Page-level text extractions
######

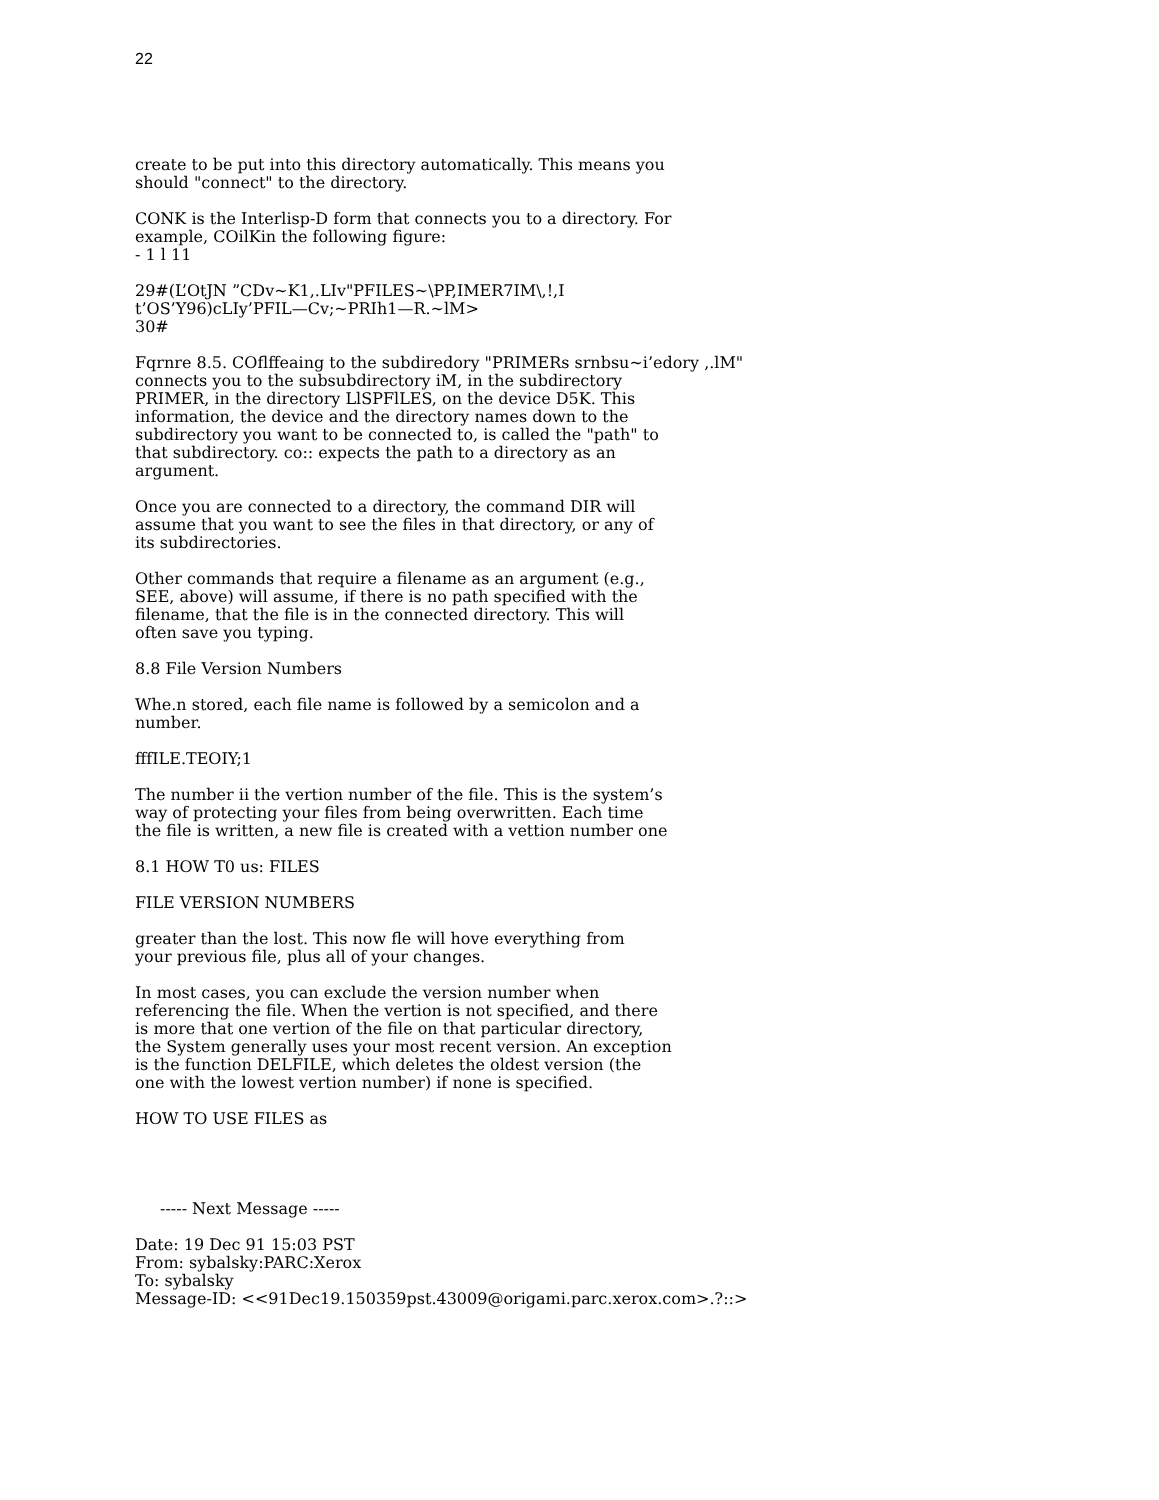22
create to be put into this directory automatically. This means you
should "connect" to the directory.
CONK is the Interlisp-D form that connects you to a directory. For
example, COilKin the following figure:
- 1 l 11
29#(L’OtJN ”CDv~K1,.LIv"PFILES~\PP,IMER7IM\,!,I
t’OS’Y96)cLIy’PFIL—Cv;~PRIh1—R.~lM>
30#
Fqrnre 8.5. COflffeaing to the subdiredory "PRIMERs srnbsu~i’edory ,.lM"
connects you to the subsubdirectory iM, in the subdirectory
PRIMER, in the directory LlSPFlLES, on the device D5K. This
information, the device and the directory names down to the
subdirectory you want to be connected to, is called the "path" to
that subdirectory. co:: expects the path to a directory as an
argument.
Once you are connected to a directory, the command DIR will
assume that you want to see the files in that directory, or any of
its subdirectories.
Other commands that require a filename as an argument (e.g.,
SEE, above) will assume, if there is no path specified with the
filename, that the file is in the connected directory. This will
often save you typing.
8.8 File Version Numbers
Whe.n stored, each file name is followed by a semicolon and a
number.
fffILE.TEOIY;1
The number ii the vertion number of the file. This is the system’s
way of protecting your files from being overwritten. Each time
the file is written, a new file is created with a vettion number one
8.1 HOW T0 us: FILES
FILE VERSION NUMBERS
greater than the lost. This now fle will hove everything from
your previous file, plus all of your changes.
In most cases, you can exclude the version number when
referencing the file. When the vertion is not specified, and there
is more that one vertion of the file on that particular directory,
the System generally uses your most recent version. An exception
is the function DELFILE, which deletes the oldest version (the
one with the lowest vertion number) if none is specified.
HOW TO USE FILES as
----- Next Message -----
Date: 19 Dec 91 15:03 PST
From: sybalsky:PARC:Xerox
To: sybalsky
Message-ID: <<91Dec19.150359pst.43009@origami.parc.xerox.com>.?::>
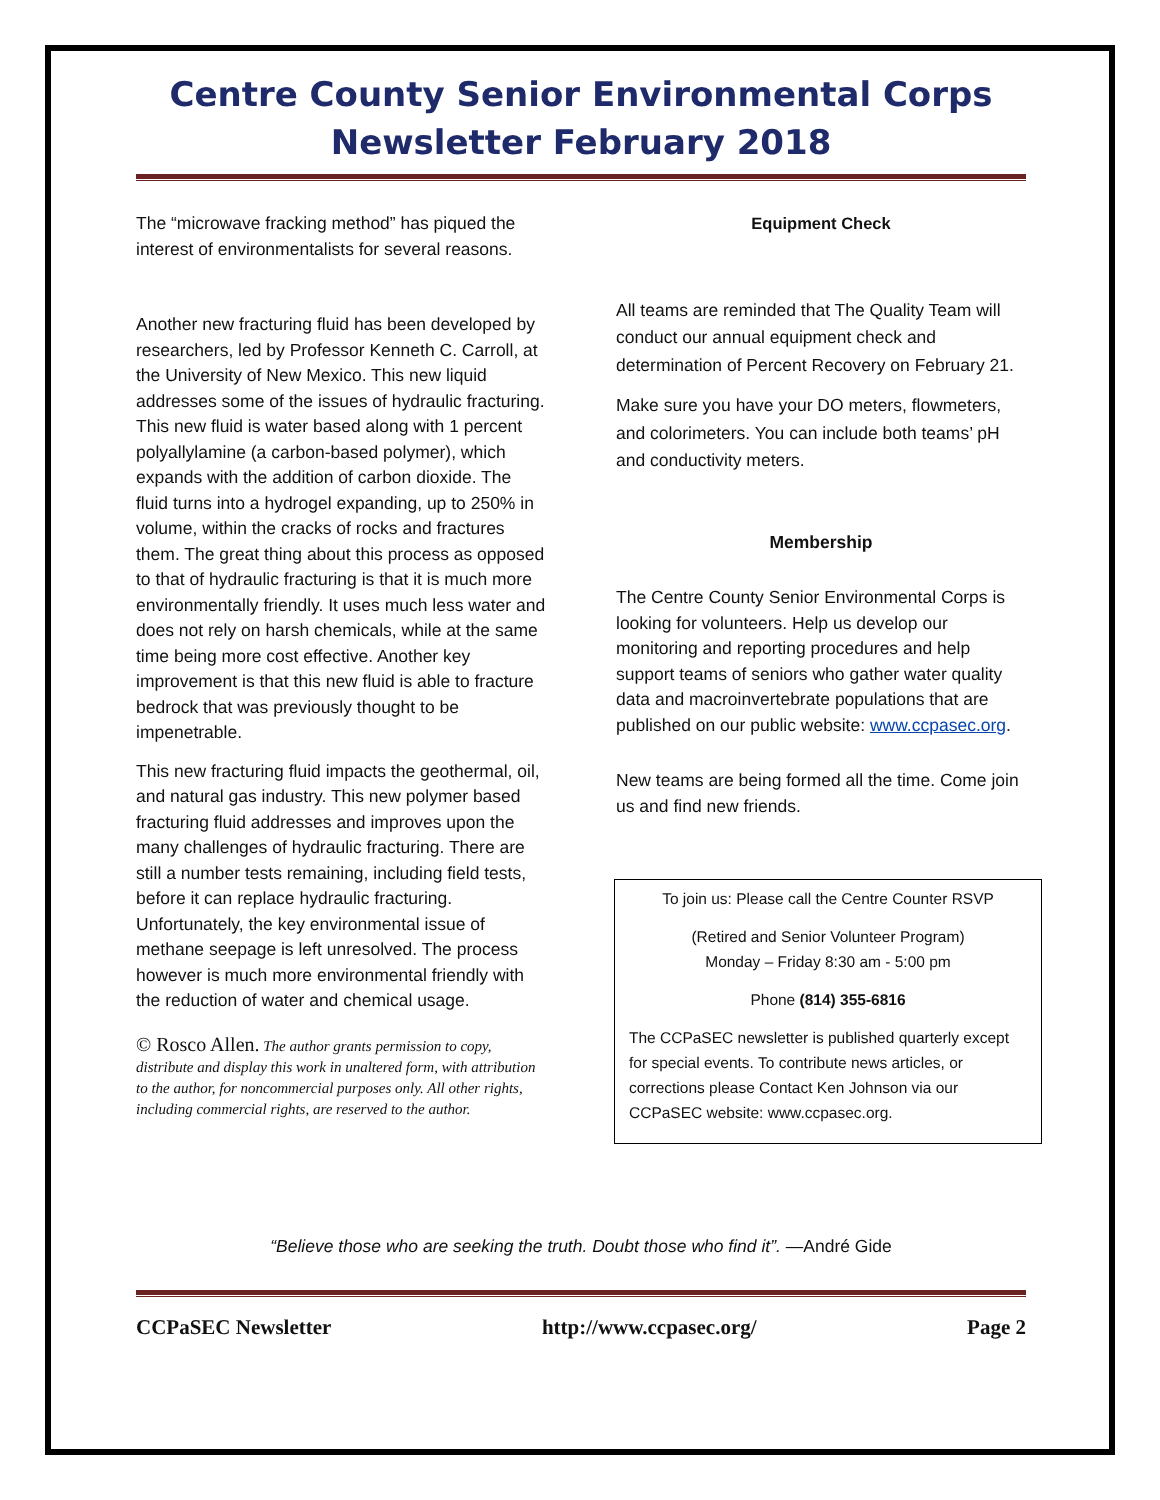Centre County Senior Environmental Corps
Newsletter February 2018
The “microwave fracking method” has piqued the interest of environmentalists for several reasons.
Another new fracturing fluid has been developed by researchers, led by Professor Kenneth C. Carroll, at the University of New Mexico. This new liquid addresses some of the issues of hydraulic fracturing. This new fluid is water based along with 1 percent polyallylamine (a carbon-based polymer), which expands with the addition of carbon dioxide. The fluid turns into a hydrogel expanding, up to 250% in volume, within the cracks of rocks and fractures them. The great thing about this process as opposed to that of hydraulic fracturing is that it is much more environmentally friendly. It uses much less water and does not rely on harsh chemicals, while at the same time being more cost effective. Another key improvement is that this new fluid is able to fracture bedrock that was previously thought to be impenetrable.
This new fracturing fluid impacts the geothermal, oil, and natural gas industry. This new polymer based fracturing fluid addresses and improves upon the many challenges of hydraulic fracturing. There are still a number tests remaining, including field tests, before it can replace hydraulic fracturing. Unfortunately, the key environmental issue of methane seepage is left unresolved. The process however is much more environmental friendly with the reduction of water and chemical usage.
© Rosco Allen. The author grants permission to copy, distribute and display this work in unaltered form, with attribution to the author, for noncommercial purposes only. All other rights, including commercial rights, are reserved to the author.
Equipment Check
All teams are reminded that The Quality Team will conduct our annual equipment check and determination of Percent Recovery on February 21.
Make sure you have your DO meters, flowmeters, and colorimeters. You can include both teams’ pH and conductivity meters.
Membership
The Centre County Senior Environmental Corps is looking for volunteers. Help us develop our monitoring and reporting procedures and help support teams of seniors who gather water quality data and macroinvertebrate populations that are published on our public website: www.ccpasec.org.
New teams are being formed all the time. Come join us and find new friends.
To join us: Please call the Centre Counter RSVP
(Retired and Senior Volunteer Program)
Monday – Friday 8:30 am - 5:00 pm
Phone (814) 355-6816
The CCPaSEC newsletter is published quarterly except for special events. To contribute news articles, or corrections please Contact Ken Johnson via our CCPaSEC website: www.ccpasec.org.
“Believe those who are seeking the truth. Doubt those who find it”. —André Gide
CCPaSEC Newsletter http://www.ccpasec.org/ Page 2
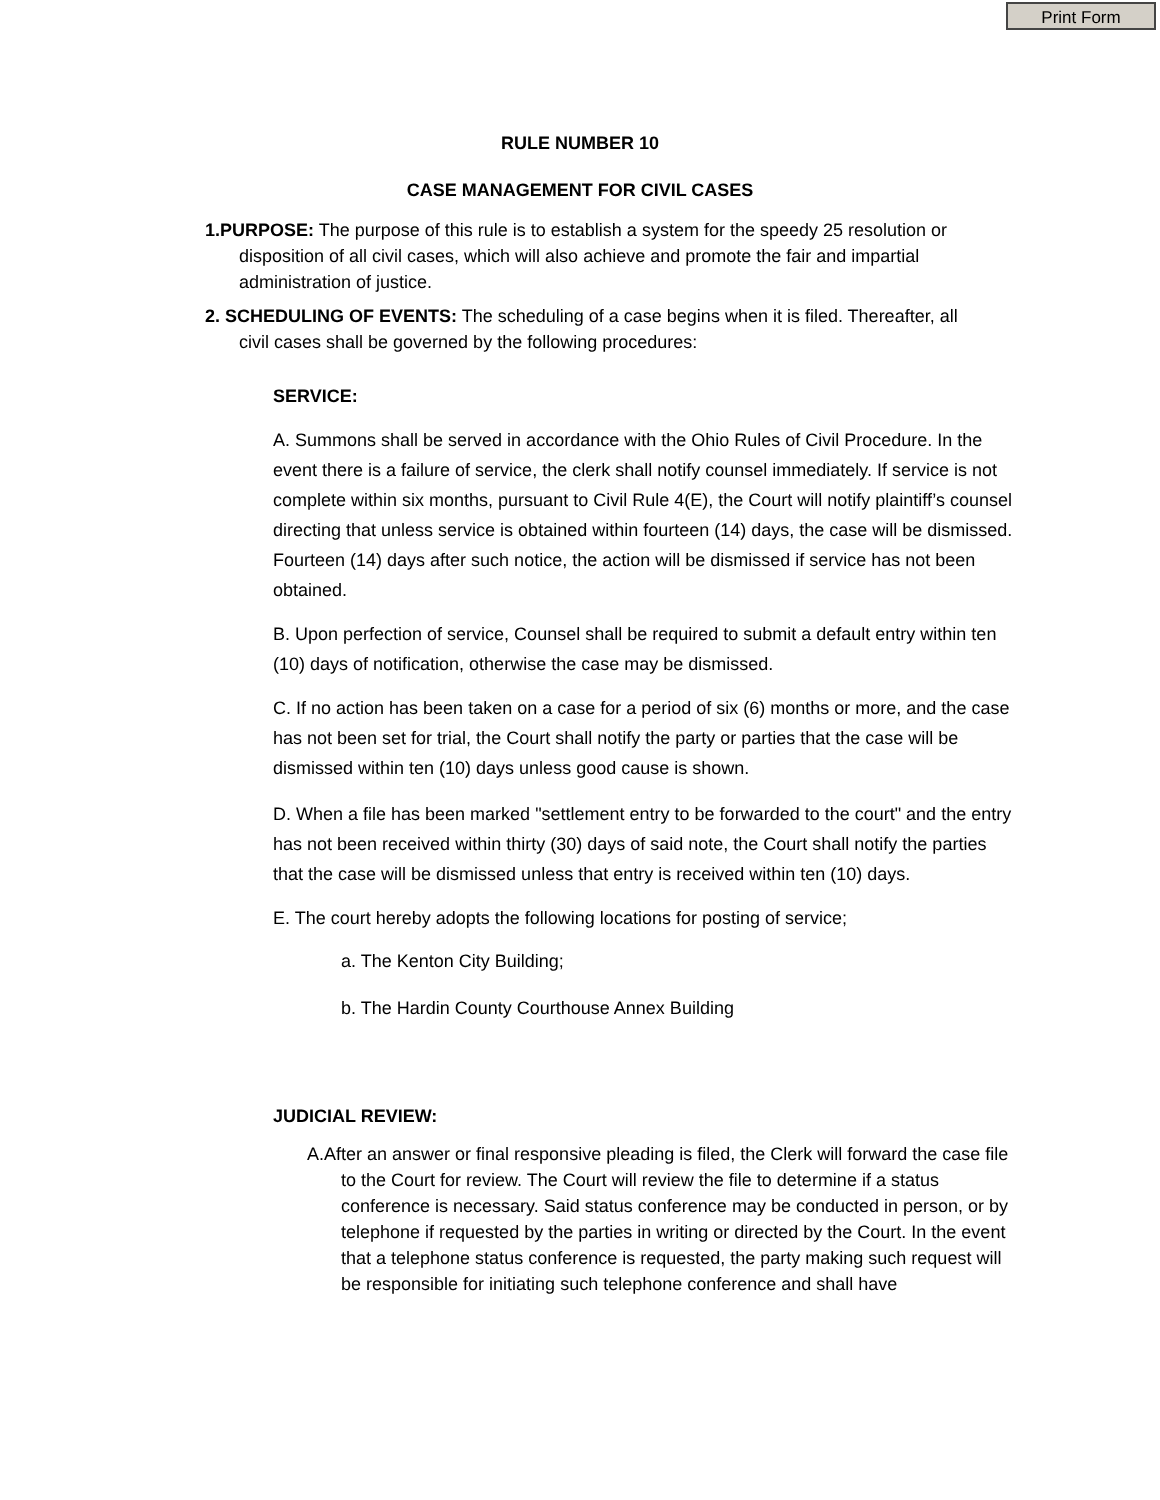Print Form
RULE NUMBER 10
CASE MANAGEMENT FOR CIVIL CASES
1.PURPOSE: The purpose of this rule is to establish a system for the speedy 25 resolution or disposition of all civil cases, which will also achieve and promote the fair and impartial administration of justice.
2. SCHEDULING OF EVENTS: The scheduling of a case begins when it is filed. Thereafter, all civil cases shall be governed by the following procedures:
SERVICE:
A. Summons shall be served in accordance with the Ohio Rules of Civil Procedure. In the event there is a failure of service, the clerk shall notify counsel immediately. If service is not complete within six months, pursuant to Civil Rule 4(E), the Court will notify plaintiff’s counsel directing that unless service is obtained within fourteen (14) days, the case will be dismissed. Fourteen (14) days after such notice, the action will be dismissed if service has not been obtained.
B. Upon perfection of service, Counsel shall be required to submit a default entry within ten (10) days of notification, otherwise the case may be dismissed.
C. If no action has been taken on a case for a period of six (6) months or more, and the case has not been set for trial, the Court shall notify the party or parties that the case will be dismissed within ten (10) days unless good cause is shown.
D. When a file has been marked "settlement entry to be forwarded to the court" and the entry has not been received within thirty (30) days of said note, the Court shall notify the parties that the case will be dismissed unless that entry is received within ten (10) days.
E. The court hereby adopts the following locations for posting of service;
a. The Kenton City Building;
b. The Hardin County Courthouse Annex Building
JUDICIAL REVIEW:
A.After an answer or final responsive pleading is filed, the Clerk will forward the case file to the Court for review. The Court will review the file to determine if a status conference is necessary. Said status conference may be conducted in person, or by telephone if requested by the parties in writing or directed by the Court. In the event that a telephone status conference is requested, the party making such request will be responsible for initiating such telephone conference and shall have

######

ASSIGNMENT: Every line that contains the string "argument" should be copied from the entries.

WRITTEN ANSWER:
argument.
Other commands that require a filename as an argument (e.g.,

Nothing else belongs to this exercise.